Konuşmasında İngiltere Başbakanı Boris Johnson’ın dedesi Ali Kemal’e de değinen Hüseyin Özbek, “Ali Kemal, kanıtlı, belgeli işbilikçiliği ile ihanet sembolüne dönüşen bir kişilik. İşgal Istanbul’unda Mihran Efendi’nin çıkardığı Peyam-ı Sabah gazetesi başyazarı. Milli Mücadelenin amansız düşmanı. Adı tiksintiyle anılan, halkın “Artin Kemal” adını taktığı onursuz kalem. Sivas Kongresinin engellenmesi, Mustafa Kemal’in tutuklanması için kumpaslar kuran bir millet düşmanı. Milli Mücadeleyi eşkıya hareketi, Mustafa Kemal’i de eşkıya başı olarak aşağılayan bir dolma kalem. Tarihin tecellisine bakın ki ulusuna ihanetin, işgalciye sadakatin sembolü Ali Kemal’in torunu Boris Johnson, yenilenen seçimle tekrar İngiltere Başbakanı oldu. Günümüzde bazı gafiller çıkıyor ve bizim köyümüzü şereflendirsin diyorlar. Bazıları da onunla gurur duyuyoruz diyor. Bu durum gazilerimizin, şehitlerimizin kemiklerini sızlatıyor” dedi.
SİBEL ÖZEL
Marmara Üniversitesi Hukuk Fakültesi Milletlerarası Özel Hukuk Anabilim Dalı Başkanı Prof. Dr. Sibel Özel ise 10 Aralık 1919 Kadın Mitingi üzerine bir konuşma gerçekleştirdi.

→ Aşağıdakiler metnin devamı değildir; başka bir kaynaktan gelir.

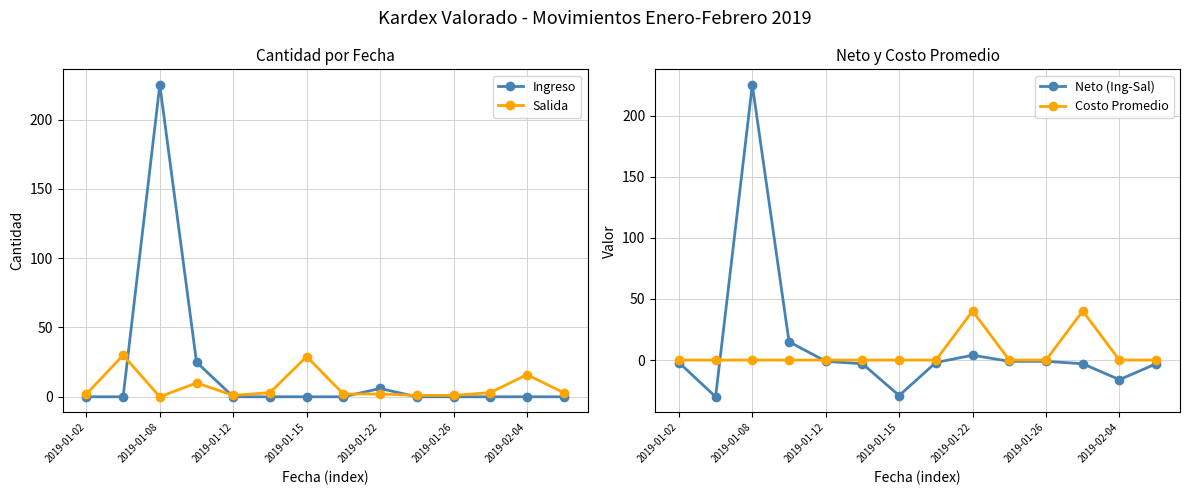

Is it true that Ingreso equals 225 at 2019-01-08?

True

Sibel Özel konuşmasında Kastamonu’nun Milli Mücadele’de sergilediği dik duruşa dikkat çekerek, “Kastamonu safını Kurtuluş için ölümü göze alan Mustafa Kemal’den yana kullanmıştır. 1. Dünya Savaşı sonrasında Türkiye’nin bir çok bölümü İngiliz, Fransız, İtalyan, Ermeni ve Yunan’a bırakılırken, Kastamonu Türklere bırakılmıştı. Buna rağmen, padişah ‘savaşmayın teslim olun’ demesine rağmen halk, hainlere değil yiğitlere yönünü çevirdi. Ben 100 önce Kastamonu’nun bu tarihi duruşundan dolayı gurur duyuyorum” dedi.